---------- PASSAGE FOR REVIEW

‘All friends together…?’: International cooperation in the asylum field

9 February 2022, 1.00pm - 3.00pm

“Asylum after COVID-19: the UK ‘New Plan for Immigration’ in global context”

Refugee Law Initiative / Refugee Law Clinic

2021-22 Seminar Series

As uncertainty brought by COVID-19 intersects with shifting underlying political currents in society, some governments are pushing ‘new’ approaches to refugees and asylum. In the United Kingdom, this takes the form of the so-called ‘New Plan for Immigration’, a raft of legal and policy measures aimed principally at restricting protection and assistance for refugees and asylum-seekers.

This seminar series draws on a diverse range of perspectives from practitioners, researchers and affected persons to interrogate the law and politics of the New Plan in the global refugee context. The series aims to facilitate debate within both specialist and public circles in the UK and beyond about the legality and feasibility of approaches to asylum of the kind proposed by the New Plan. The RLI seminar series this year is run jointly with the University of London Refugee Law Clinic.

--------------------
---------- RECORDS

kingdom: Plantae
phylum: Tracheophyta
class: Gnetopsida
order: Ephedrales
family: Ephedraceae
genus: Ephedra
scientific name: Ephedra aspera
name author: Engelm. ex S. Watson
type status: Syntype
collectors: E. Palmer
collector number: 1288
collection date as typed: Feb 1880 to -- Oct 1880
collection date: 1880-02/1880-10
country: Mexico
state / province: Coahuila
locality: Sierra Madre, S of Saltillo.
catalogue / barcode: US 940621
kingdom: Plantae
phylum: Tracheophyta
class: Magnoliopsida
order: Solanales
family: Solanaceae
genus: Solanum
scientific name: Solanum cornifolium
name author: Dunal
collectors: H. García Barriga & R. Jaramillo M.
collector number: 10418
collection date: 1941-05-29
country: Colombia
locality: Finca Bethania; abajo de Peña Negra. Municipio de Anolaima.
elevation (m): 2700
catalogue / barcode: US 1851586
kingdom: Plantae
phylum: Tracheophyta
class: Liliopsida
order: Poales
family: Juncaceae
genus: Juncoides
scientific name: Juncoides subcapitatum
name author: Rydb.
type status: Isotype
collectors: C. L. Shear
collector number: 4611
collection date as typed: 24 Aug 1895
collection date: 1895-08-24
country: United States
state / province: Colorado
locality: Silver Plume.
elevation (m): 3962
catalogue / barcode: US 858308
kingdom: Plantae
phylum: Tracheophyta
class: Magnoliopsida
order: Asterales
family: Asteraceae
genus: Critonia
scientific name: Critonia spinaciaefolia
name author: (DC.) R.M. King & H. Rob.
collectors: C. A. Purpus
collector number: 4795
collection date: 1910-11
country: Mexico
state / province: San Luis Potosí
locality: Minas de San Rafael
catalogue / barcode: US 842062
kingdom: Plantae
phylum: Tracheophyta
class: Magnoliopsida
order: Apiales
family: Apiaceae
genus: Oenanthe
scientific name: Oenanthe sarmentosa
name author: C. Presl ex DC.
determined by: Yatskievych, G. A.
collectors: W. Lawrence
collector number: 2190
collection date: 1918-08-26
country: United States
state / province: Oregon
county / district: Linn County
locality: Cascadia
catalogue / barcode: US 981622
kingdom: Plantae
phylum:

--------------------

» WHAT TO DO
(1) In the asylum seminar announcement, with which body is the RLI seminar series run jointly this year?
(2) Carry on writing the asylum seminar announcement, picking up after its final sentence.

» OUTPUTS IN ORDER
(1) The University of London Refugee Law Clinic.

(2)
'All friends together...?': International cooperation in the asylum field

Strategies such as the UK ‘New Plan for Immigration’ seek to create pathways along which refugees are sent. On the one hand, the New Plan proposes to reopen resettlement schemes to move a small number of refugees to the UK from their first countries of asylum. But how this proposal relates to the recent mass evacuations from Afghanistan remains unclear. On the other, the policy proposes returning refugees and asylum-seekers to ‘safe third countries’ and elsewhere, and threatens visa controls on any country that does not accept returns. Such strategies rest on the idea of cooperation between these countries to send refugees and asylum-seekers in one direction or the other. 

This seminar interrogates these envisaged forms of international cooperation in the asylum field:


·       How have such strategies played out in the asylum and immigration practice of the UK and of countries in other parts of the world?

·       How do law and political realities (including COVID-19 and Brexit) help to shape the kinds of cooperation (and perhaps coercion) on which such strategies are premised?

·       What are the implications of such practices for refugee protection at the global level?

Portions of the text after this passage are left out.